Exercise: Hunt for the word "cœur" across the entries below, copying each line that holds it.

[Extracted page text data]
--- START ---

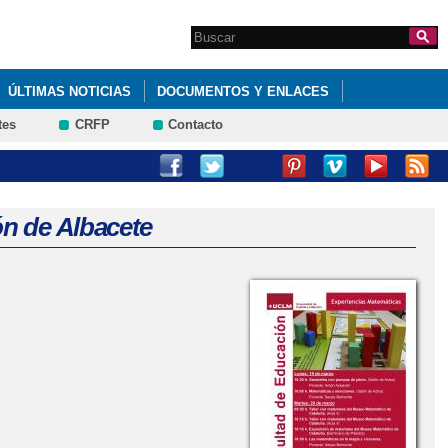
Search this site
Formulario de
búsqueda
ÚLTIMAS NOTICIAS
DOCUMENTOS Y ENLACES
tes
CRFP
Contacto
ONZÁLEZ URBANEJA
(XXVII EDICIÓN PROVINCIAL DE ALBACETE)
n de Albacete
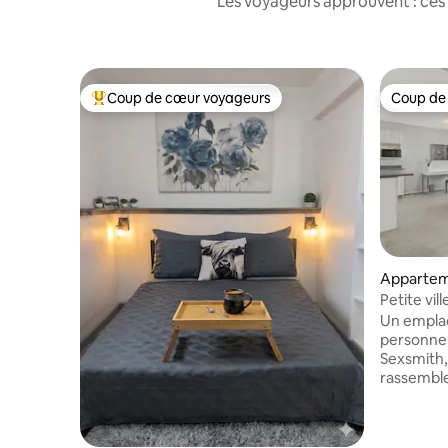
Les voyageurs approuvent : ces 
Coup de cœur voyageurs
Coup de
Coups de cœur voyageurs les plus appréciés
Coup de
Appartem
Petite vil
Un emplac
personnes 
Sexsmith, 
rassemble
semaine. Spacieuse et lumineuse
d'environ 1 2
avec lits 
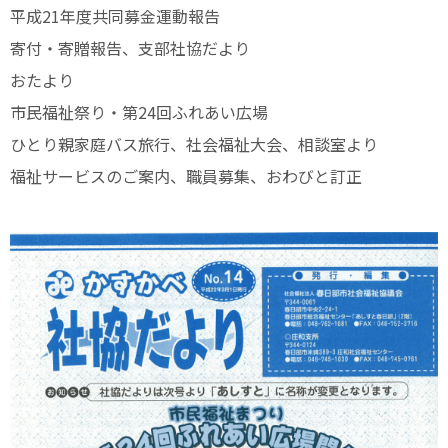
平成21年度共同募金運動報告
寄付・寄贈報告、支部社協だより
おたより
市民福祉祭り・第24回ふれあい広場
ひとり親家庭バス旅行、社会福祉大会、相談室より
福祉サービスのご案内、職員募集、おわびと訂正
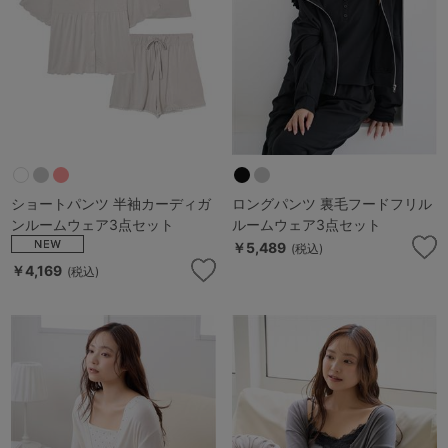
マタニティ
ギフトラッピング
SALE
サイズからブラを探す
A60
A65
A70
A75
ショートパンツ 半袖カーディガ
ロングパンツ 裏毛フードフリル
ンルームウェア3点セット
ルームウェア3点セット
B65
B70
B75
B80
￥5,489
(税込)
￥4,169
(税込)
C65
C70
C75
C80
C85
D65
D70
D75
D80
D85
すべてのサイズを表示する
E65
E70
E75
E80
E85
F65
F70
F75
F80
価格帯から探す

--- END ---
--- START ---

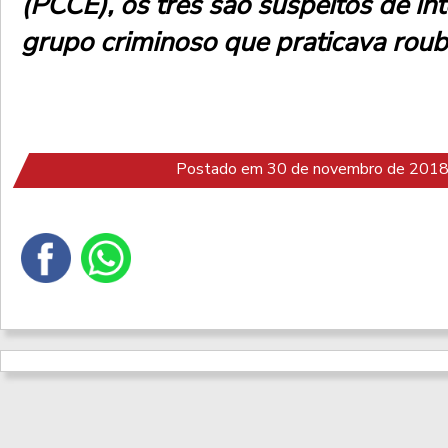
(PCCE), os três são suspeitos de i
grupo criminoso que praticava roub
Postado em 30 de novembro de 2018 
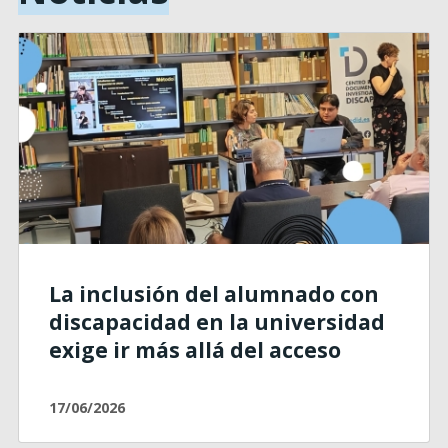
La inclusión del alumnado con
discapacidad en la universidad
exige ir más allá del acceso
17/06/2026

--- END ---
--- START ---

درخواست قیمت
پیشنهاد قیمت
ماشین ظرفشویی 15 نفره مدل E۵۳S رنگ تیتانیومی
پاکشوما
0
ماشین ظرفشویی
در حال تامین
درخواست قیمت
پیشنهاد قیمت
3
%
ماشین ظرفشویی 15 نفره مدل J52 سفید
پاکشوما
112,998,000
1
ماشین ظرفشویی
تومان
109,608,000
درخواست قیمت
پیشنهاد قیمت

--- END ---

Response below:
Coup de cœur voyageurs
Coups de cœur voyageurs les plus appréciés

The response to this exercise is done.